*** Opening Extracted data ***

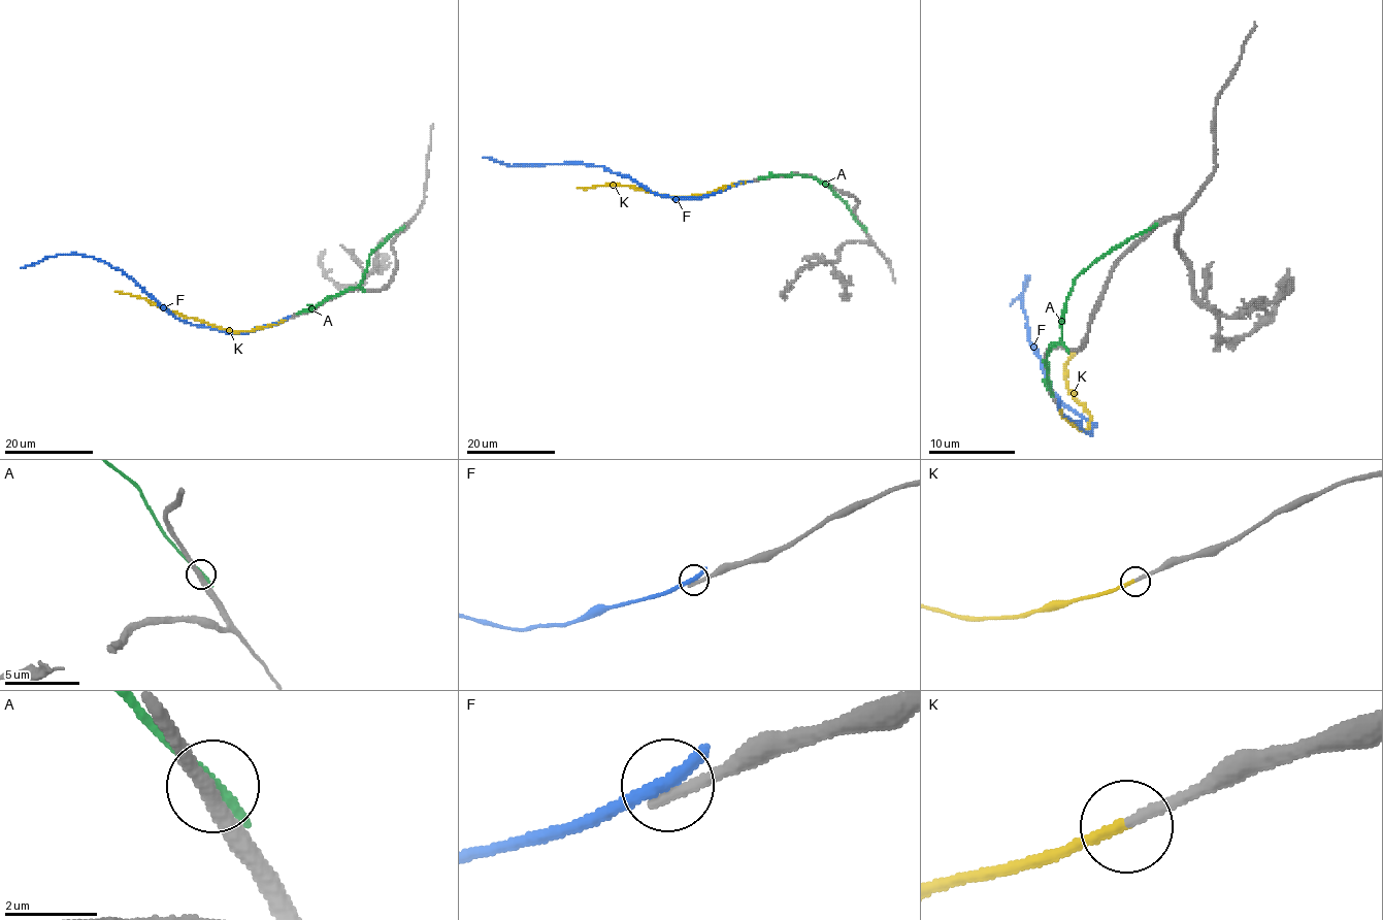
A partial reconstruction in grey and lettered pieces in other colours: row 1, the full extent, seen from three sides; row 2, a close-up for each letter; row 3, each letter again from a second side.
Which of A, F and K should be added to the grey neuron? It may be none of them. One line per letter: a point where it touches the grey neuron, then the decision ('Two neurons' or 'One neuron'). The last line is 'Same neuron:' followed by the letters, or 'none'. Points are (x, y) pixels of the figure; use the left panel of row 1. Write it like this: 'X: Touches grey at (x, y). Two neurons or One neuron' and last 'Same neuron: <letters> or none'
A: Touches grey at (401, 228). Two neurons
F: Touches grey at (286, 319). Two neurons
K: Touches grey at (284, 321). One neuron
Same neuron: K

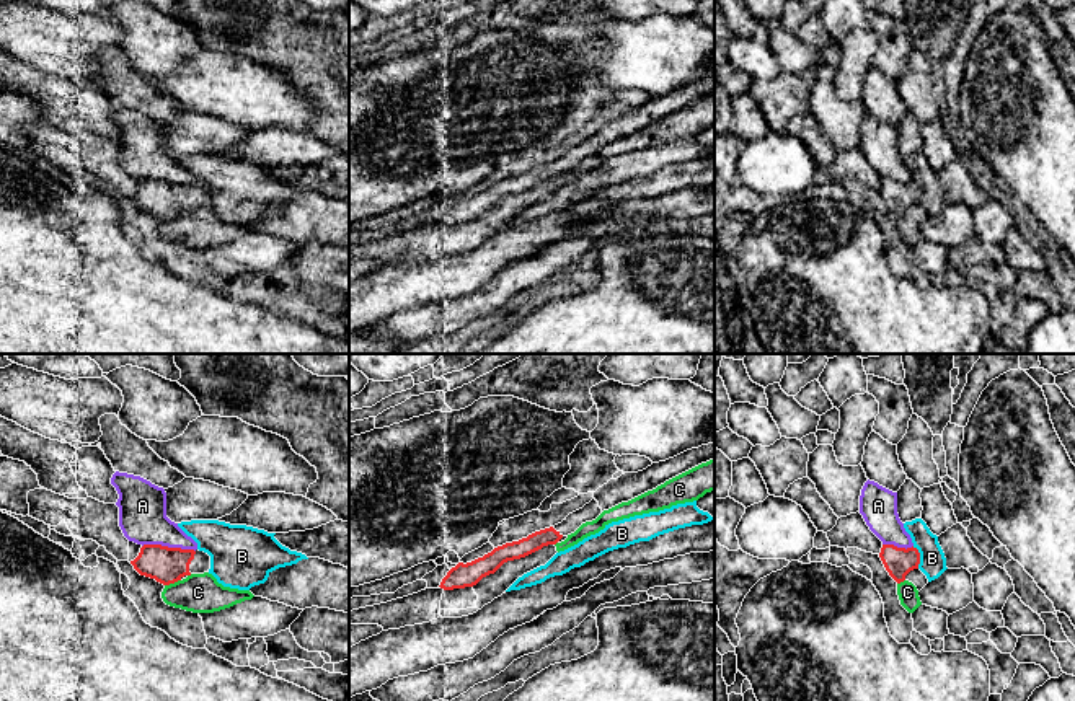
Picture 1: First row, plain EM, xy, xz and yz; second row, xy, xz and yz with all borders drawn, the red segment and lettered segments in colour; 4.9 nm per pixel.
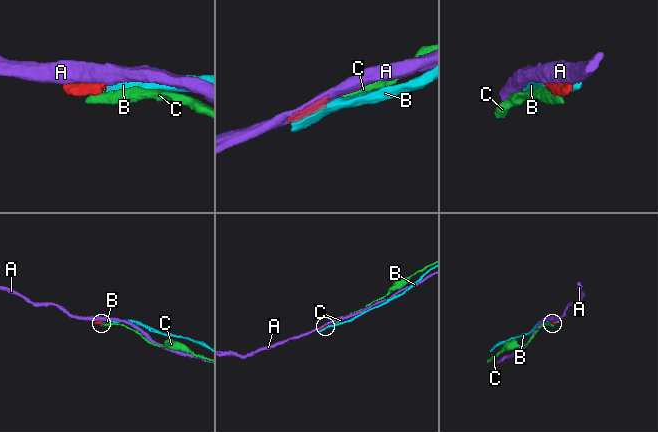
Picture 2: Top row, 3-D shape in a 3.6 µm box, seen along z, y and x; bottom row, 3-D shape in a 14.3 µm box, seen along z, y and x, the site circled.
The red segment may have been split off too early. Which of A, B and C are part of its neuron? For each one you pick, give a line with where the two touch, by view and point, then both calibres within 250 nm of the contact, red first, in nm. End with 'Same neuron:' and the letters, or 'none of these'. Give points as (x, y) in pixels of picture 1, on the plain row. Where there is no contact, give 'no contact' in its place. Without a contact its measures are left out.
Same neuron: none of these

*** Closing Extracted data ***

● **Your task**
Among the lines above, find those holding "lettered" and copy each one.

● **Solution**
A partial reconstruction in grey and lettered pieces in other colours: row 1, the full extent, seen from three sides; row 2, a close-up for each letter; row 3, each letter again from a second side.
Picture 1: First row, plain EM, xy, xz and yz; second row, xy, xz and yz with all borders drawn, the red segment and lettered segments in colour; 4.9 nm per pixel.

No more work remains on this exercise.